---------- Extract provided ----------

To pass Webb he has to get past the Rockies, in Colorado, in the first inning. Doable, but Blackmon and Cron have had their moments this year.

1 year ago
Reply to  LightenUpFG

Game 2 of the current streak was @COL. Gallen went 7 INN 6K 2H 1BB

1 year ago
Reply to  LightenUpFG

They very well might score a run, because teams score runs all the time, but Charlie Blackmon hasn’t been even a league average hitter since 2019. I don’t think he’s making Gallen lose any sleep

1 year ago
Reply to  Dmjn53

I dunno, a guy hitting 0.269 is actually a pretty good hitter these days. He has also had more than a few multi-hit games in the past couple of weeks. No longer a masher, but I can see him getting aboard for Cron at least.

1 year ago
Reply to  LightenUpFG

A .270 batting average and creating a high amount of runs aren’t necessarily the same thing.

Since you got me down a Charlie Blackmon rabbit hole, if we’re just looking at the last few weeks he’s hitting .250/.304/.324 over his last 36 games since the AS break

1 year ago
Reply to  Dmjn53

True, though in the past month he’s hitting .458. Granted, in the past two weeks it’s been .222, so the downward trend doesn’t make him all that intimidating as he was during the hot streak earlier in August. He’ll probably get out against Gallen given the trend, but if he gets a on base and scores then there’ll at least be one FG member who’ll be nodding in appreciation.

----------

Set problem 1
Using the comment thread, decide whether each statement agrees with it. Answer yes or no, and quote the deciding words.
(a) Game 2 of the current streak was played at Colorado.
(b) Charlie Blackmon has been a league average hitter since 2019.
(c) Over the past two weeks, Blackmon has been hitting .458.
Set problem 2
In the comment thread, over how many games has Blackmon hit .250/.304/.324?
Set problem 3
Reproduce the comment thread word for word from "Game 2 of the" to "Cron at least.".

---------- Data listing ----------

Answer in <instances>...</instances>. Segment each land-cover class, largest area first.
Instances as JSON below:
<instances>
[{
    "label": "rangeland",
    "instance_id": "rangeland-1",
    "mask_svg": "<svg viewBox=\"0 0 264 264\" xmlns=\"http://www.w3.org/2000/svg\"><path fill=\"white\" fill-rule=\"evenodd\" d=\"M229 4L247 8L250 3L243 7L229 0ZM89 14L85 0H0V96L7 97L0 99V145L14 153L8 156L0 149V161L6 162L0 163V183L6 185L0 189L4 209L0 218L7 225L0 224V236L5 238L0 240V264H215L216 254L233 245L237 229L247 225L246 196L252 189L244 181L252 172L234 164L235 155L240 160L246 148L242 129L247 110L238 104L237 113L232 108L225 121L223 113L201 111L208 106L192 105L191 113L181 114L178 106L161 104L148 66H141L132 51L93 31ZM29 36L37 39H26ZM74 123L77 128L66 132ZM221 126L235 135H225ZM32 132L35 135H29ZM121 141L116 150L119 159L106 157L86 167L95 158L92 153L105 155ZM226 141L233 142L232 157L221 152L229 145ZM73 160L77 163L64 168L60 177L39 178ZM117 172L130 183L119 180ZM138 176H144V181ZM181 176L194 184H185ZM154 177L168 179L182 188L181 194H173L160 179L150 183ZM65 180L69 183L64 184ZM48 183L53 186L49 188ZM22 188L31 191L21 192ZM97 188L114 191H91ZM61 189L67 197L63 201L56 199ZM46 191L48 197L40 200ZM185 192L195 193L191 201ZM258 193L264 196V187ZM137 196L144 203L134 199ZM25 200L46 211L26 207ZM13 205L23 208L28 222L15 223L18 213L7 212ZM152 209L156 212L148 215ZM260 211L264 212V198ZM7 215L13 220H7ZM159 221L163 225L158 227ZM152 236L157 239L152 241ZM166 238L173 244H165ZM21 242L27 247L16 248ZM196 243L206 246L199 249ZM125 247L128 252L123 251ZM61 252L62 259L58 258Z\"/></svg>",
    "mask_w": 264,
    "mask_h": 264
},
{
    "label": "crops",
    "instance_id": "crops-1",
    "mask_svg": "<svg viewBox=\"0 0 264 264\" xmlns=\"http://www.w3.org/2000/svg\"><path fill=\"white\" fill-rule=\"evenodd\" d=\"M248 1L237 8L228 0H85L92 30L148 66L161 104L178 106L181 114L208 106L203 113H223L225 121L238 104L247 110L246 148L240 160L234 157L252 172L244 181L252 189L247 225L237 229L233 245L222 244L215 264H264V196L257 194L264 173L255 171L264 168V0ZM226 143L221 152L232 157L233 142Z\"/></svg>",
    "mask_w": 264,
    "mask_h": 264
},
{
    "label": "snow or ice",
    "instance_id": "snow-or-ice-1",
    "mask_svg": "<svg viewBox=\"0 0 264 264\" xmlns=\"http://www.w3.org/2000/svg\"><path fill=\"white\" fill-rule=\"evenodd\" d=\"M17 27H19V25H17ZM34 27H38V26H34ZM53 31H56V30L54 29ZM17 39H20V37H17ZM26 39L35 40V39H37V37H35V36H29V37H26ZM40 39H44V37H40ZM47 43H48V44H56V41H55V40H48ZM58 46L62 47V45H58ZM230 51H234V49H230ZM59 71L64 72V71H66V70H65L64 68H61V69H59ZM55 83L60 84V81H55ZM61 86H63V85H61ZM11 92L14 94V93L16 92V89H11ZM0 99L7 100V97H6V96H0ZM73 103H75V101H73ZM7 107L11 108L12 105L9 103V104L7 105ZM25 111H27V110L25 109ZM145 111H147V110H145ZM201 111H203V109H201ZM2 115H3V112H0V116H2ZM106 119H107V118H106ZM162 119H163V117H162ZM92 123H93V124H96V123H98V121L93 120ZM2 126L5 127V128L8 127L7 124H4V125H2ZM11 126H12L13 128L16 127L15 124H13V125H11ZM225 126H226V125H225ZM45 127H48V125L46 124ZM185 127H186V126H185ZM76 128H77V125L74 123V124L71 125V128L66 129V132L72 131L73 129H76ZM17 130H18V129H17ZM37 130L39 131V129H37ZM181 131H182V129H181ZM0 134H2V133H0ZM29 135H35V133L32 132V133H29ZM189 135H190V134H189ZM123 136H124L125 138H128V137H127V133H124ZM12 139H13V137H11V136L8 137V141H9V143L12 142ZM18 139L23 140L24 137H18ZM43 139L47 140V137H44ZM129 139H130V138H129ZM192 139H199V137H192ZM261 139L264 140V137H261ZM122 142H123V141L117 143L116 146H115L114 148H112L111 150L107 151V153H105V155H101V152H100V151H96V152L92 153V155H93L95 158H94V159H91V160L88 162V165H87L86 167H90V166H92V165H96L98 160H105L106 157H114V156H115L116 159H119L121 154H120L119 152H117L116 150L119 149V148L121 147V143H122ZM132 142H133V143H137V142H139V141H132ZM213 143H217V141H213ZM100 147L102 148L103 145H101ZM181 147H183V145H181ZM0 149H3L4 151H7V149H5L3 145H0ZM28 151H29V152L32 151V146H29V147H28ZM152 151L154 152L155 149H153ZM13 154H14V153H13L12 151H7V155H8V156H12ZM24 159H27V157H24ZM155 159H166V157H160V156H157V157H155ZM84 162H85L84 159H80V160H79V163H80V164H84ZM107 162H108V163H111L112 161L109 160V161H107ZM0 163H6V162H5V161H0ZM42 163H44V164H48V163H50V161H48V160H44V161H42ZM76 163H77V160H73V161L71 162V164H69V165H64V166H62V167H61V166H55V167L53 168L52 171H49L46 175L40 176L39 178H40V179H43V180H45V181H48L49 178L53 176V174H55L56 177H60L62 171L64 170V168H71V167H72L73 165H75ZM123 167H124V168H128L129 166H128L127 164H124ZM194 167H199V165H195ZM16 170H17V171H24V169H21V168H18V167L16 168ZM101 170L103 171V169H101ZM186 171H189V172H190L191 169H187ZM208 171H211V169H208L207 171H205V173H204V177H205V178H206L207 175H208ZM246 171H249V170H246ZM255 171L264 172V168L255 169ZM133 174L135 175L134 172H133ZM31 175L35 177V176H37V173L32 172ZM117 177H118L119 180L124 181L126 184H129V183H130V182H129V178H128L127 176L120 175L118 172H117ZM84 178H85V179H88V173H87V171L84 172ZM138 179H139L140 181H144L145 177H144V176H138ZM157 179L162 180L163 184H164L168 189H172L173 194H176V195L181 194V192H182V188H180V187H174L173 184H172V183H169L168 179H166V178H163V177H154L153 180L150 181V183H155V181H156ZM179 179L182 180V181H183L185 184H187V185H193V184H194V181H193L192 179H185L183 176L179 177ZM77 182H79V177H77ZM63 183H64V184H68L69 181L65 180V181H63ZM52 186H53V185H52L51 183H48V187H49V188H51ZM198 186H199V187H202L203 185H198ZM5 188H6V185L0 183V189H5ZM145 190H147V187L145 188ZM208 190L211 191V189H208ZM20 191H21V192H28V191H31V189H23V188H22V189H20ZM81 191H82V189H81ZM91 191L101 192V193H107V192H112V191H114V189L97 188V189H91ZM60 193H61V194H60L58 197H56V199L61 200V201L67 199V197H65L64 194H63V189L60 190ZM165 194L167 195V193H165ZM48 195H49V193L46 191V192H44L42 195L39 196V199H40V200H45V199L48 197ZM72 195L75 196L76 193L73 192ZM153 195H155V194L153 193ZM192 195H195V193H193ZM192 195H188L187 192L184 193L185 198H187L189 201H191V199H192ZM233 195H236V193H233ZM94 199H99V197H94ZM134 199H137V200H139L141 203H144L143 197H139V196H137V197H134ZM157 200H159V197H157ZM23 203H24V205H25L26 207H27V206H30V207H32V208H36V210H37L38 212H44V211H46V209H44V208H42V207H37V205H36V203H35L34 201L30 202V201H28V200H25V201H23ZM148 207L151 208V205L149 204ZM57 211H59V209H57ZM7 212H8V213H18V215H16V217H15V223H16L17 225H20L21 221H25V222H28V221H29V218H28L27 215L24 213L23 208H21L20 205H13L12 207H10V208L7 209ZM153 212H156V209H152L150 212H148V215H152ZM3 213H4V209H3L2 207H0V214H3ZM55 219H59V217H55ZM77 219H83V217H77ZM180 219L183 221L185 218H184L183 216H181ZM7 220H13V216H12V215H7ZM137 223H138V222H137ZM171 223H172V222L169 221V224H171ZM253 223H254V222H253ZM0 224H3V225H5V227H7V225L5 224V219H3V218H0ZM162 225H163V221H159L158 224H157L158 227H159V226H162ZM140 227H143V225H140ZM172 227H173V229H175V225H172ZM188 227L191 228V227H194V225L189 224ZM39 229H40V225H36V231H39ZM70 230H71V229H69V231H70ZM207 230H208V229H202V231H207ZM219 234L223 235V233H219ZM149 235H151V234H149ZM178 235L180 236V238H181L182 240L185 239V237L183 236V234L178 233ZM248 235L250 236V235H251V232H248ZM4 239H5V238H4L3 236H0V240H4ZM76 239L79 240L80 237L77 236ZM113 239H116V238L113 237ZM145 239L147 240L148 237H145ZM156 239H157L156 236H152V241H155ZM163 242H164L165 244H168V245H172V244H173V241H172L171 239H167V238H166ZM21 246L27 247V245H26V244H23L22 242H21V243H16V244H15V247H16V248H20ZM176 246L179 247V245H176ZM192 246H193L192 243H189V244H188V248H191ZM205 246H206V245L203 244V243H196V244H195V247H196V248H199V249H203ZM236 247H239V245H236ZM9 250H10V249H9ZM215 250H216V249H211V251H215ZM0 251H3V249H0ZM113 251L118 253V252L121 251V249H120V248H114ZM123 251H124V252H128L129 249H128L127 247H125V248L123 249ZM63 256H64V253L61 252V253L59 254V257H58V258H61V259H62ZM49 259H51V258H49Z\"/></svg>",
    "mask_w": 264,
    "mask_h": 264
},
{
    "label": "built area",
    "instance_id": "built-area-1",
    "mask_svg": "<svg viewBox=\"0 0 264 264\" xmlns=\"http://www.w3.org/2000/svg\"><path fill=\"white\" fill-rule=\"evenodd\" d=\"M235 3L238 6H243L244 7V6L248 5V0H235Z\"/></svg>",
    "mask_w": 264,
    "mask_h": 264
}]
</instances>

----------

Finished answer 1
(a) Yes: "Game 2 of the current streak was @COL."
(b) No: "Charlie Blackmon hasn’t been even a league average hitter since 2019"
(c) No: "in the past two weeks it’s been .222"

Finished answer 2
His last 36 games since the AS break.

Finished answer 3
Game 2 of the current streak was @COL. Gallen went 7 INN 6K 2H 1BB

1 year ago
Reply to  LightenUpFG

They very well might score a run, because teams score runs all the time, but Charlie Blackmon hasn’t been even a league average hitter since 2019. I don’t think he’s making Gallen lose any sleep

1 year ago
Reply to  Dmjn53

I dunno, a guy hitting 0.269 is actually a pretty good hitter these days. He has also had more than a few multi-hit games in the past couple of weeks. No longer a masher, but I can see him getting aboard for Cron at least.